━━━━━ PASSAGE TO READ ━━━━━

But before teaching courses like Introduction to Academic Writing, British Literature before 1800, Shakespeare, Literature and Consent in Renaissance England, and—coming this Fall—Queer Shakespeare, Dr. Byker became interested in the study of literature and Shakespeare in his own undergraduate and graduate studies.

“The first English class I took,” he says, “was a World Literature course, and I remember becoming totally entranced by Salman Rushdie, Gabriel Garcia Marquez, and V. S. Naipaul. After I took a January-term course on Jane Austen film adaptations, there was no looking back!”

But it wasn’t until later, in his graduate studies at Boston University, that Shakespeare became a part of Dr. Byker’s life: “I was taking a lot of drama courses and felt drawn to the questions posed by theater and performances studies. In general I feel really at home in the genre of drama—the way it is pared down to a very condensed form of dialogue that can be shaped by many different speakers, how it demands a gathered audience, the way it is embodied and lived in. The field of Shakespeare studies in particular fosters a huge range of flexible and experimental inquiry that I find really inspiring and consistently expands my own intellectual horizons.”

Soon after graduating, his horizons were expanded to the College of Charleston. “My first-ever trip to Charleston,” he says, “was my campus interview at CofC. On that visit, I quickly became obsessed with the school, the campus, and the English department! I was immediately smitten with the beautiful campus and loved getting to know the vibrant community of faculty and students in the English department.” 

And now that he’s here, Dr. Byker is driven by the values and lessons he feels are important to instill in his students. Through discussion and in classrooms, he hopes to throw-on-its-head the old ideas of literature.

“I think it’s common for students to have a bit of a wary reaction to older literature, and I always hope to challenge their assumptions about the Renaissance in one way or another. One thing I hope to teach students is that our assumptions about the past can erase important histories, identities, and stories—it’s a kind of confirmation bias that can end up reinforcing historical stereotypes. Many students expect the Renaissance to be completely sexually repressed and dominated by men, so I try to draw attention to a range of the period’s female authors as well as its diverse and often startling depictions of sex and desire.

━━━━━

WHAT THIS TASK INVOLVES => Copy the passage about Dr. Byker between "And now that" and "sex and desire.", inclusive, substituting "cautious" for "wary". The entries aren't needed for this.

━━━━━ MATERIAL SHOWN ━━━━━

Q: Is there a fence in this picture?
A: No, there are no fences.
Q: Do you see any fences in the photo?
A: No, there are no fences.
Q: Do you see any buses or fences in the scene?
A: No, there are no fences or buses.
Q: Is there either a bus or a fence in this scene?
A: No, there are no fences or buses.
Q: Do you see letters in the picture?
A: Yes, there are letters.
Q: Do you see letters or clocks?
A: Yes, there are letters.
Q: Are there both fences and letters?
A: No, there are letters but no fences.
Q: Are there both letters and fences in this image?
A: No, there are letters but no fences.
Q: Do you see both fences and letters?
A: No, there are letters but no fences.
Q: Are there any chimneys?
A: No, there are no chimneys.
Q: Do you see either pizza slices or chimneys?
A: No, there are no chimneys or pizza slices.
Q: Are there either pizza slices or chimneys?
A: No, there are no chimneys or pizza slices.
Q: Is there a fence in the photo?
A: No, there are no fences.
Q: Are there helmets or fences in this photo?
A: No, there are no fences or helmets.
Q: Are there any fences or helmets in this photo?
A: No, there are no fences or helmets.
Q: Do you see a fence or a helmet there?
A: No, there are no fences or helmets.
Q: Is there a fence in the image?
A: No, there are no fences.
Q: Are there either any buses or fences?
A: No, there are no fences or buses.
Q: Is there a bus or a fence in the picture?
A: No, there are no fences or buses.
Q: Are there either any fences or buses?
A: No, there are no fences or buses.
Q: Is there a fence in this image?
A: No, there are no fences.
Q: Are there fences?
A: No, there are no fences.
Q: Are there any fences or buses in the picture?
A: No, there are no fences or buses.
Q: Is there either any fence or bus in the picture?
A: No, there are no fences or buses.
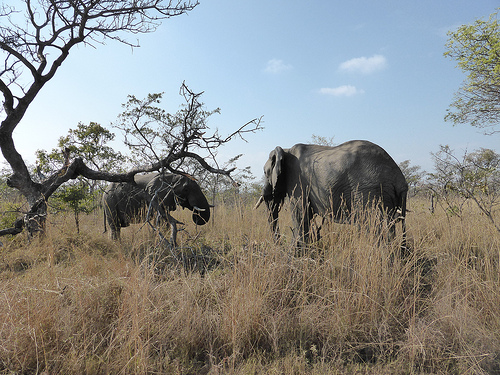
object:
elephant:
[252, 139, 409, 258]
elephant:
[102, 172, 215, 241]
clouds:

━━━━━

EXERCISE SOLUTION =>
And now that he’s here, Dr. Byker is driven by the values and lessons he feels are important to instill in his students. Through discussion and in classrooms, he hopes to throw-on-its-head the old ideas of literature.

“I think it’s common for students to have a bit of a cautious reaction to older literature, and I always hope to challenge their assumptions about the Renaissance in one way or another. One thing I hope to teach students is that our assumptions about the past can erase important histories, identities, and stories—it’s a kind of confirmation bias that can end up reinforcing historical stereotypes. Many students expect the Renaissance to be completely sexually repressed and dominated by men, so I try to draw attention to a range of the period’s female authors as well as its diverse and often startling depictions of sex and desire.